What is being asked: Rewrite every one of the items below with "displayed" changed to "shown" and everything else kept the same, leaving the pictures out.
■ ■ ■ ■ ■
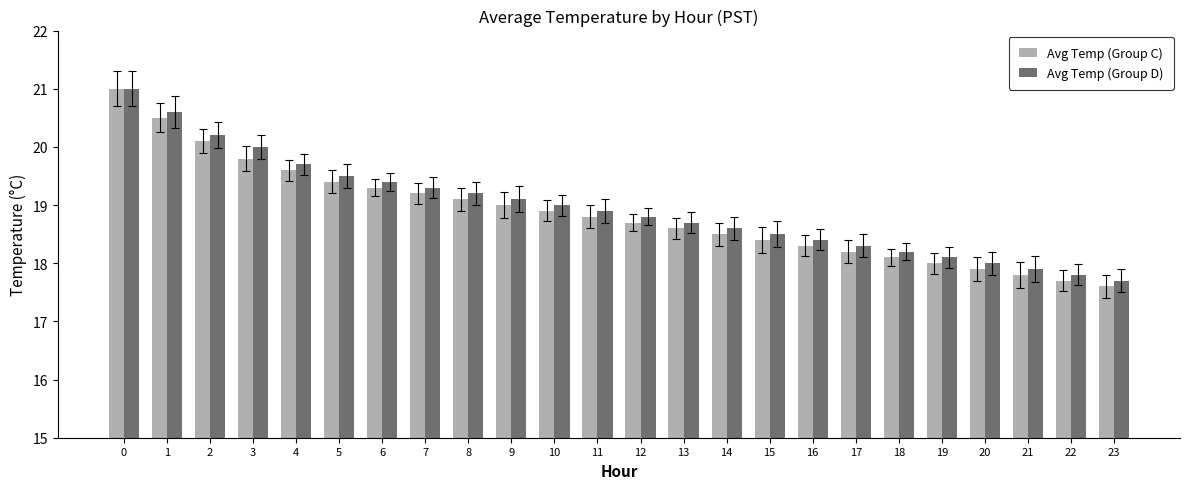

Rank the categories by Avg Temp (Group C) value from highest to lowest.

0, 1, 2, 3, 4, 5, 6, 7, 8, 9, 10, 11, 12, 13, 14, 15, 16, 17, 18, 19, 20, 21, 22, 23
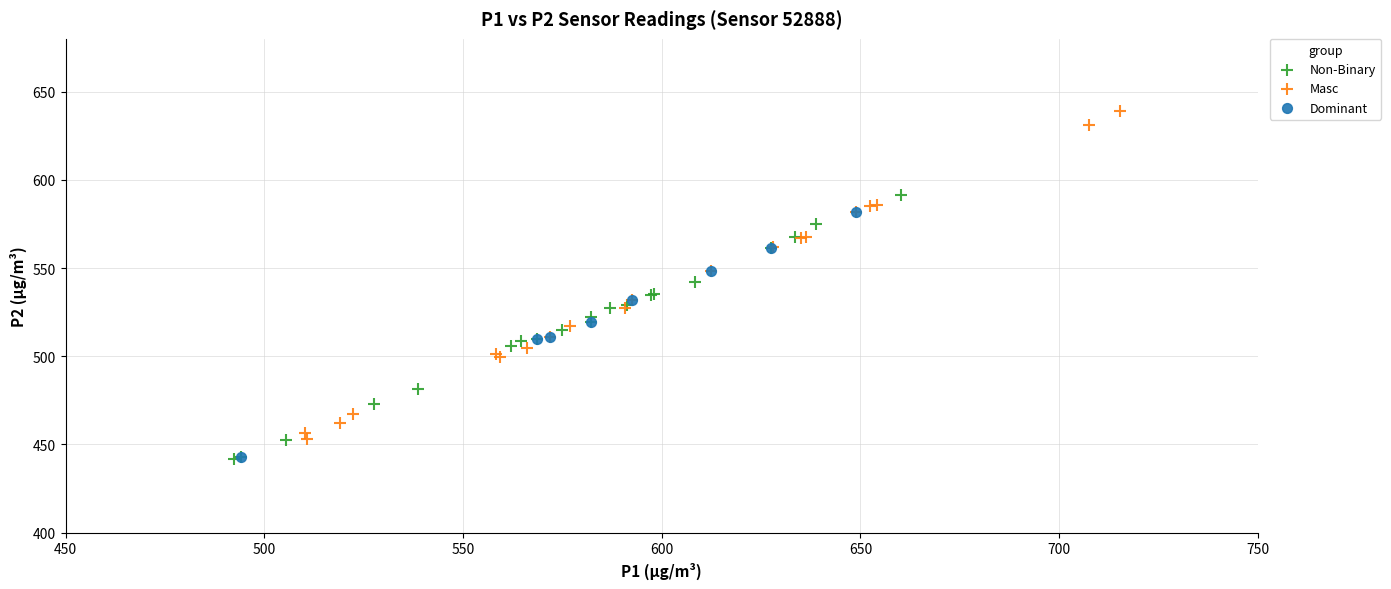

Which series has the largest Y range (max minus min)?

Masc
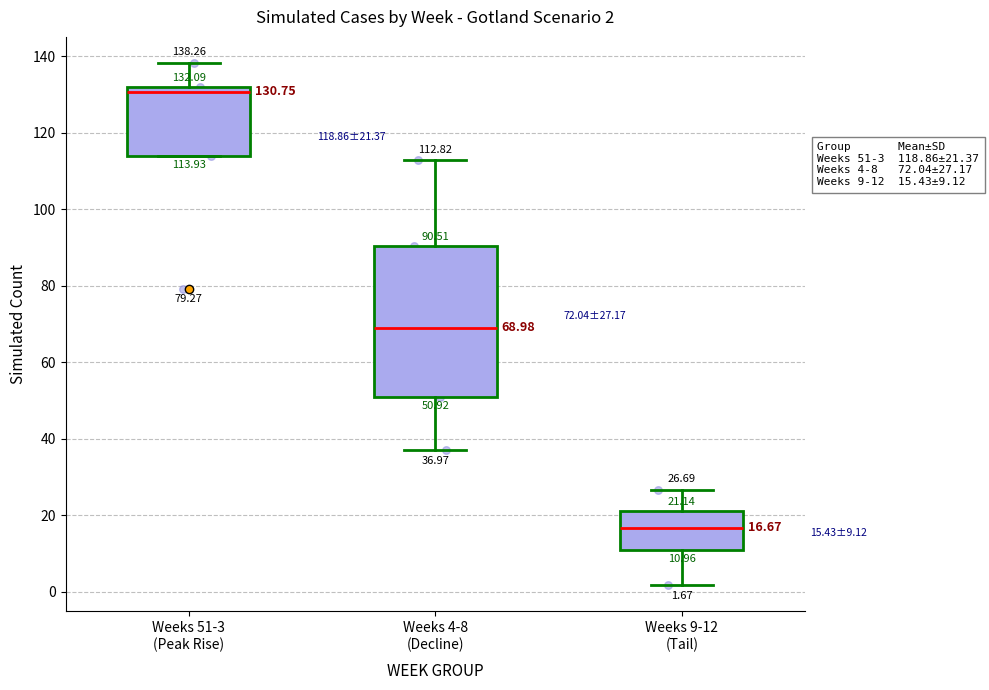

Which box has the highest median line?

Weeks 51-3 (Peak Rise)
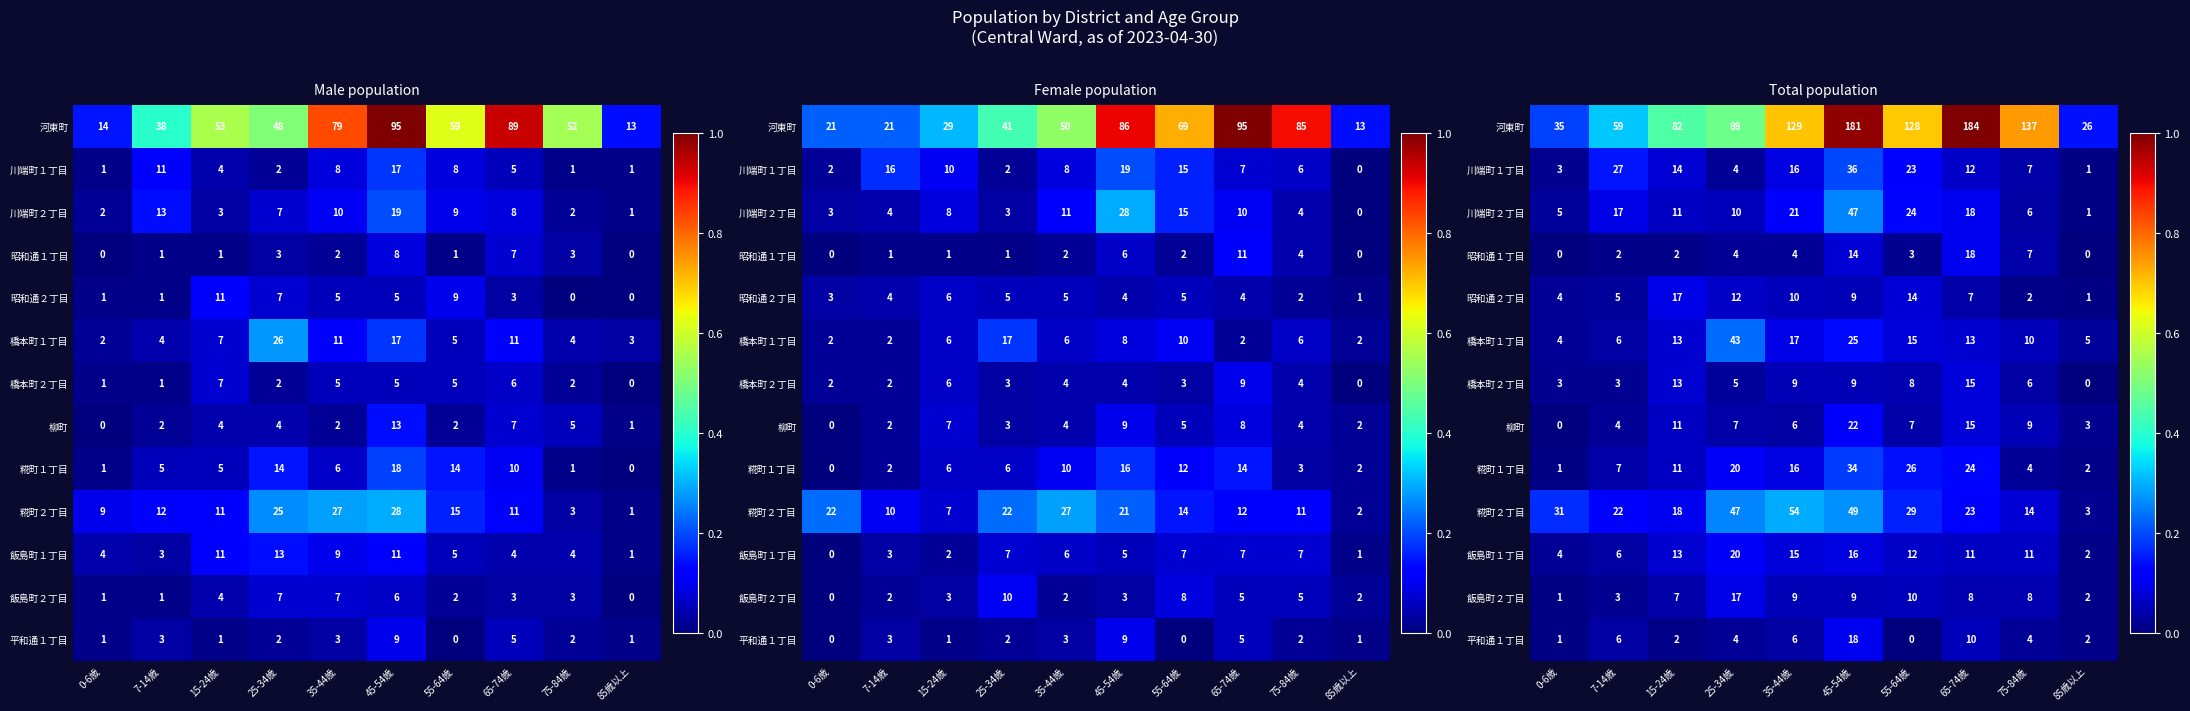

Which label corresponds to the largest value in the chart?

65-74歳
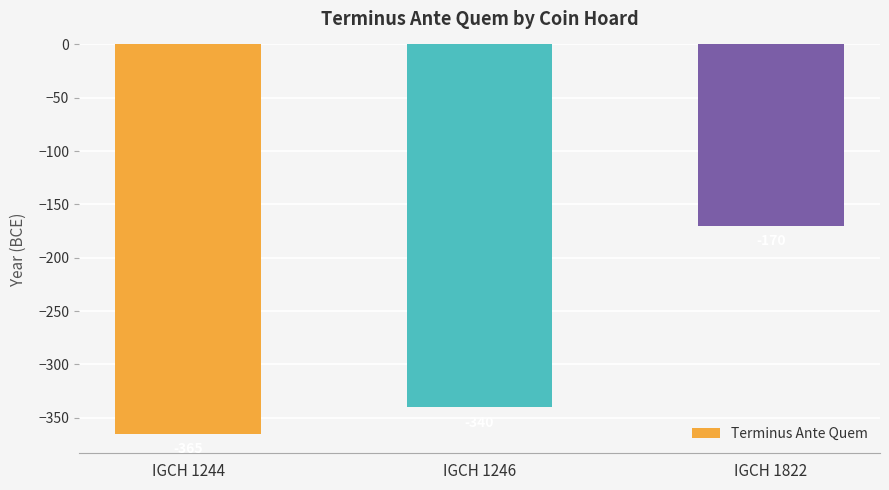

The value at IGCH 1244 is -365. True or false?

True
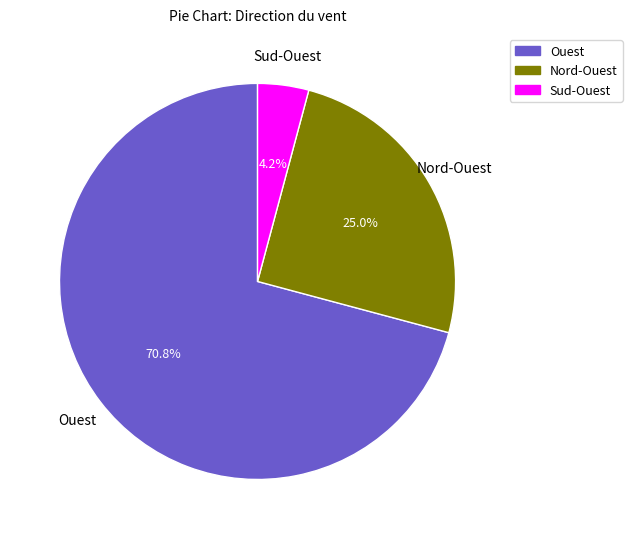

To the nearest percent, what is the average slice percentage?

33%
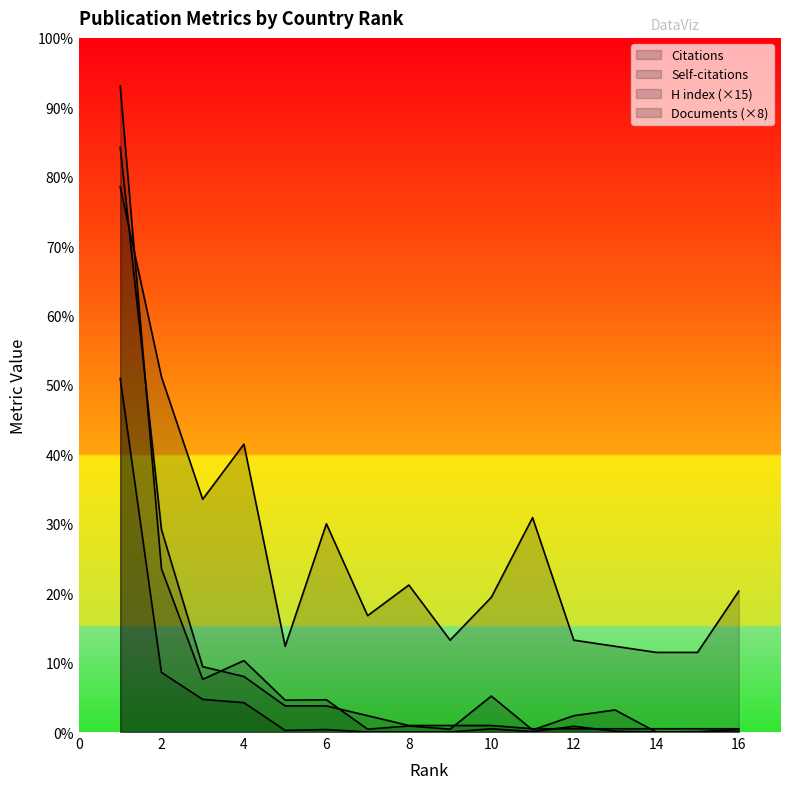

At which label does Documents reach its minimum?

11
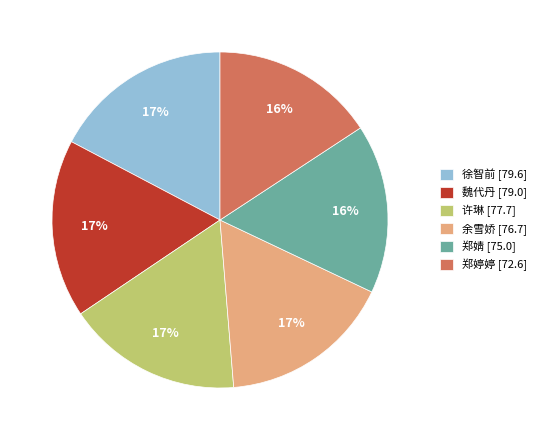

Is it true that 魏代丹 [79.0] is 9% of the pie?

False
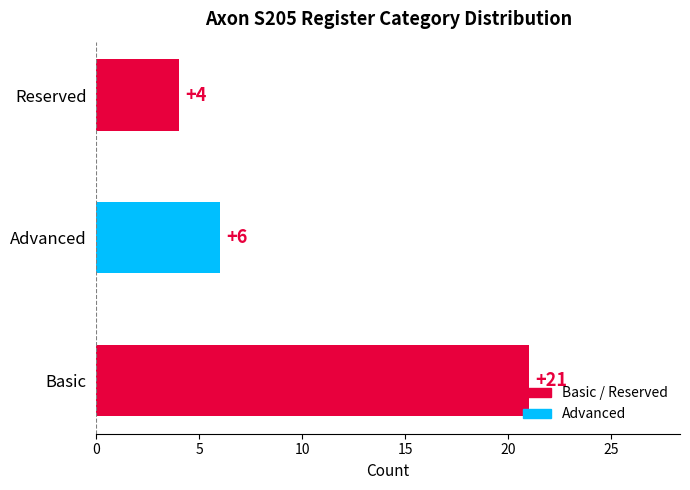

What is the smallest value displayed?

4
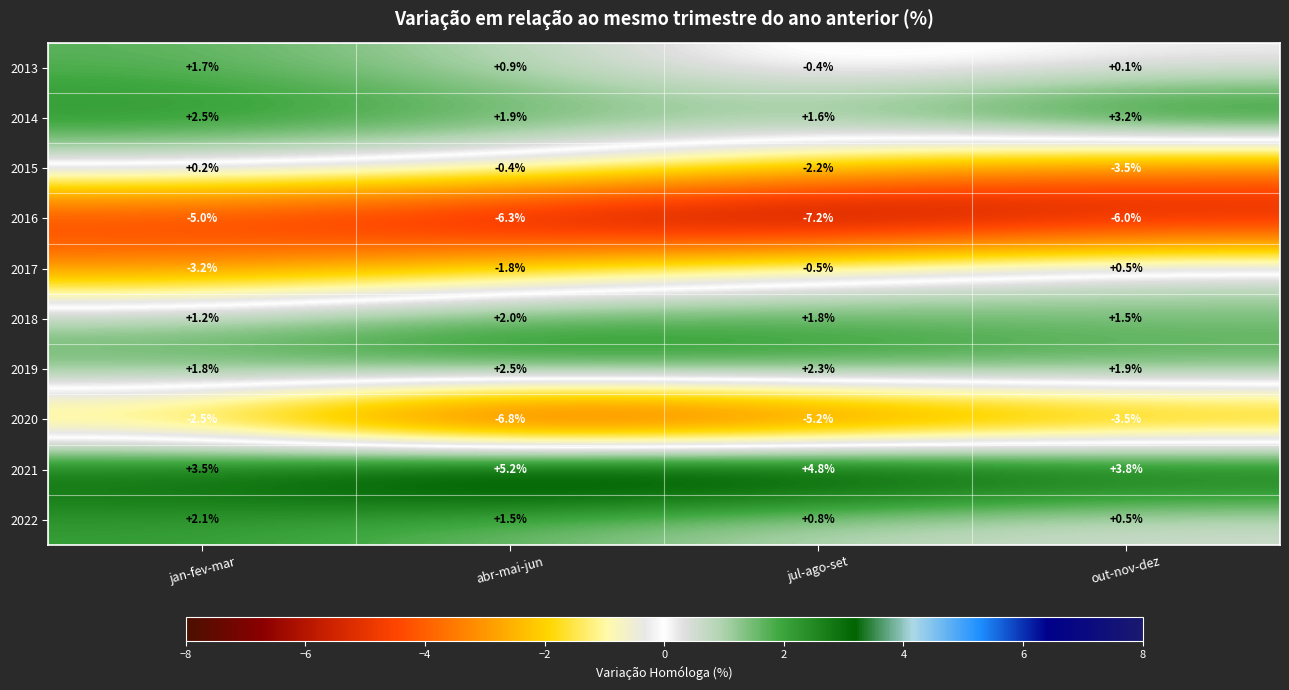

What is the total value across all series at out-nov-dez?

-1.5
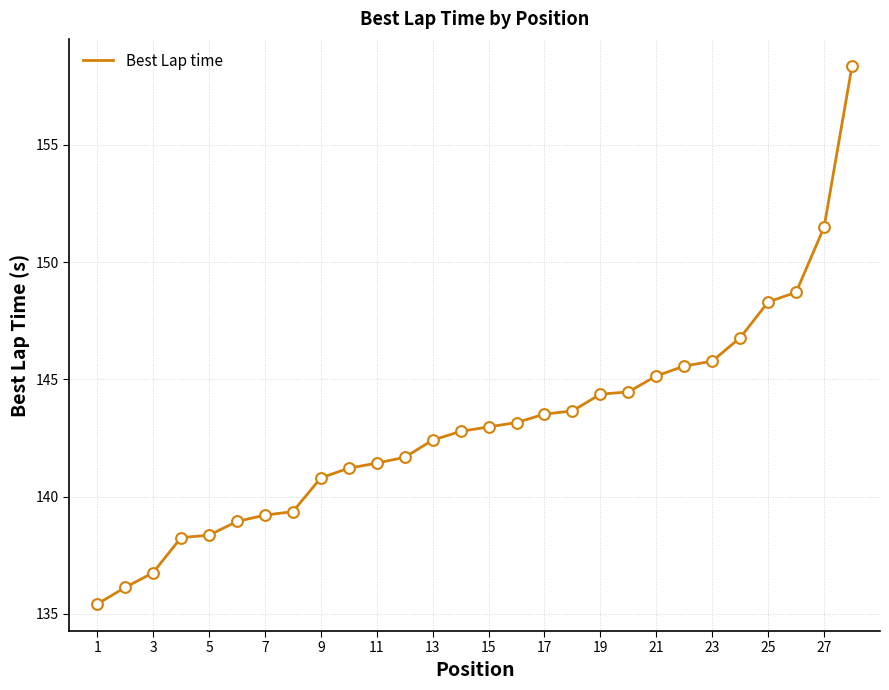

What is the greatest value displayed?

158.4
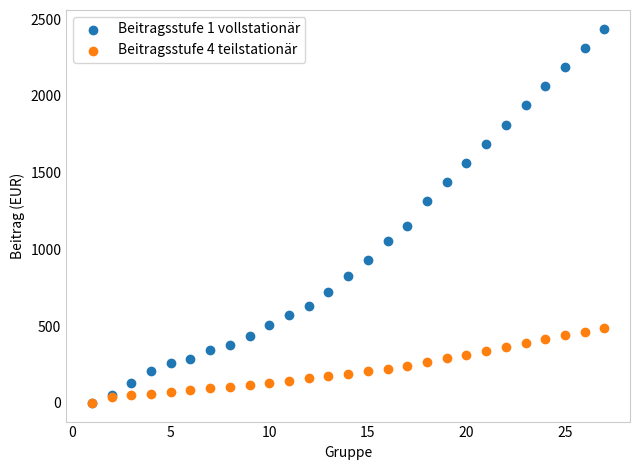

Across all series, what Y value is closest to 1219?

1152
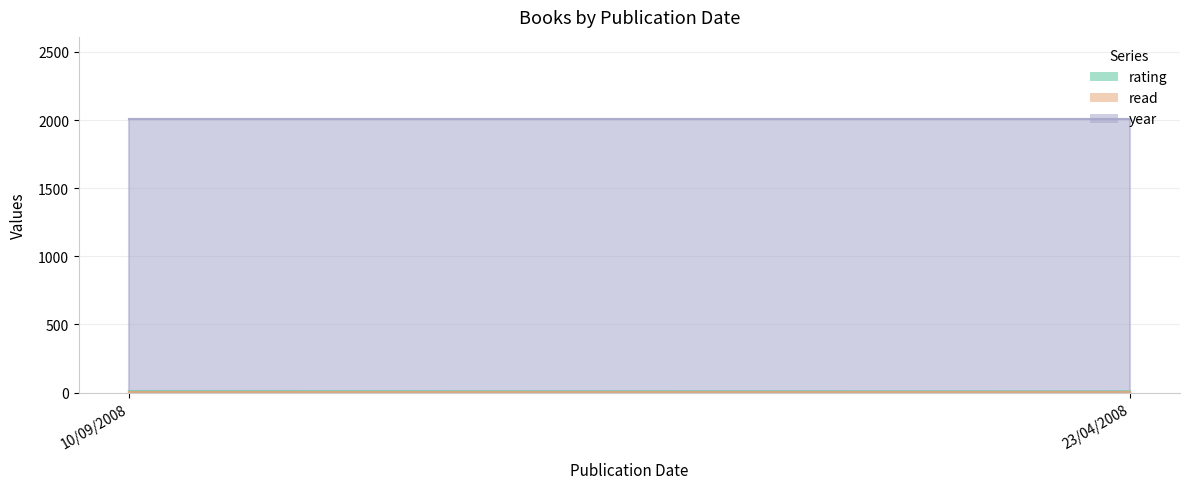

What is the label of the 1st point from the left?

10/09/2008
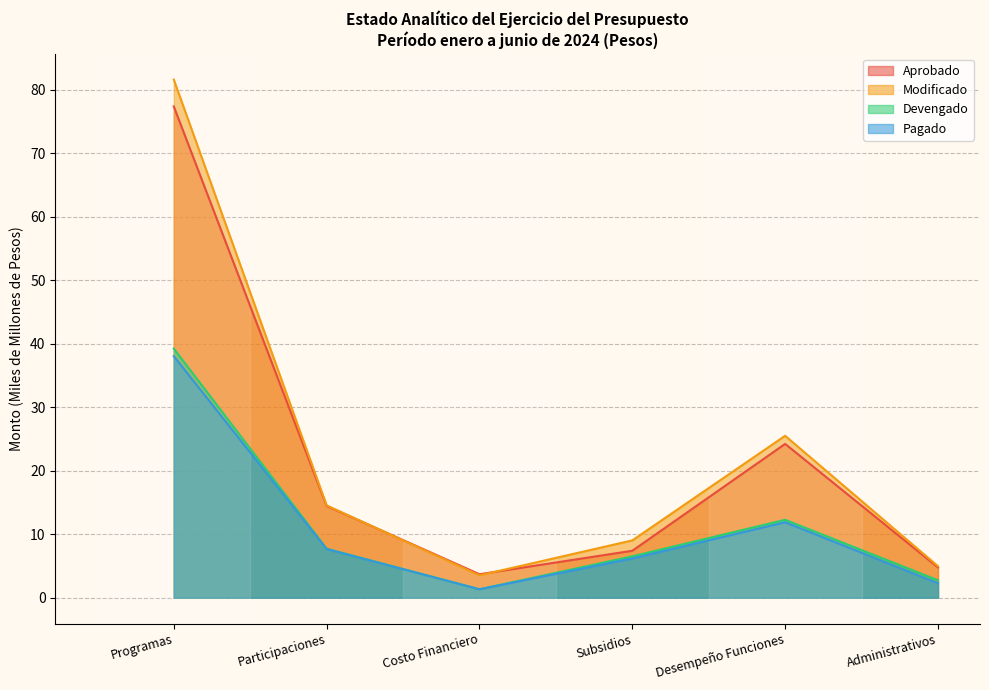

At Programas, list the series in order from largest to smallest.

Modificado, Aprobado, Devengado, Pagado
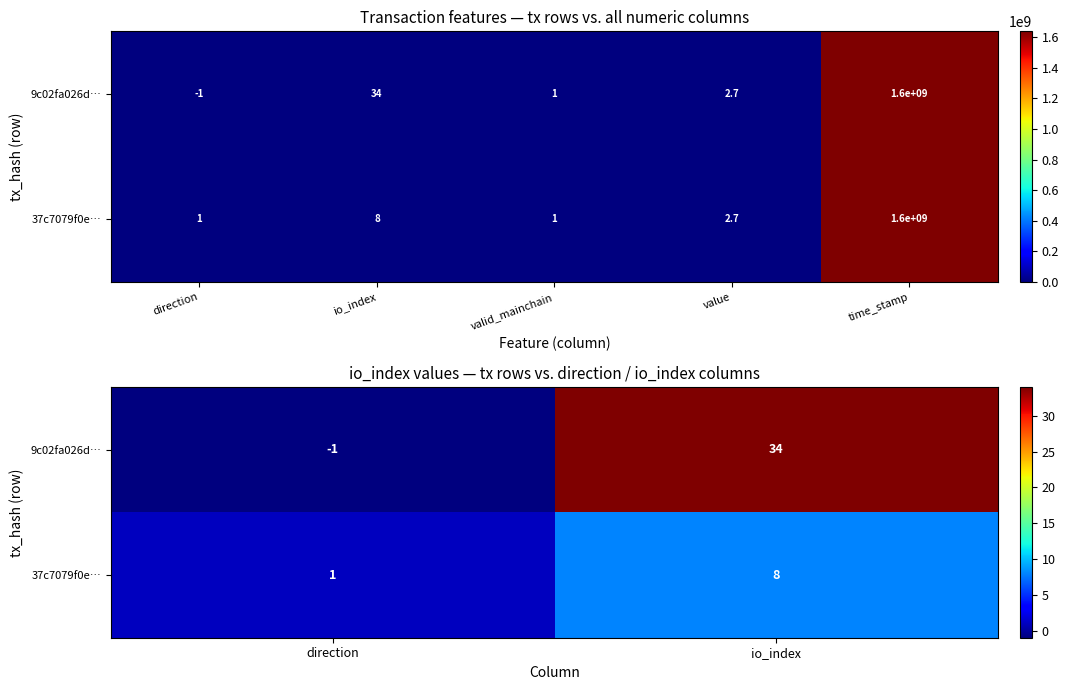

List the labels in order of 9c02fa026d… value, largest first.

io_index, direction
■ ■ ■ ■ ■
Task output:
Rank the categories by Avg Temp (Group C) value from highest to lowest.

0, 1, 2, 3, 4, 5, 6, 7, 8, 9, 10, 11, 12, 13, 14, 15, 16, 17, 18, 19, 20, 21, 22, 23

Which series has the largest Y range (max minus min)?

Masc

Which box has the highest median line?

Weeks 51-3 (Peak Rise)

Which label corresponds to the largest value in the chart?

65-74歳

The value at IGCH 1244 is -365. True or false?

True

To the nearest percent, what is the average slice percentage?

33%

At which label does Documents reach its minimum?

11

Is it true that 魏代丹 [79.0] is 9% of the pie?

False

What is the smallest value shown?

4

What is the total value across all series at out-nov-dez?

-1.5

What is the greatest value shown?

158.4

Across all series, what Y value is closest to 1219?

1152

What is the label of the 1st point from the left?

10/09/2008

At Programas, list the series in order from largest to smallest.

Modificado, Aprobado, Devengado, Pagado

List the labels in order of 9c02fa026d… value, largest first.

io_index, direction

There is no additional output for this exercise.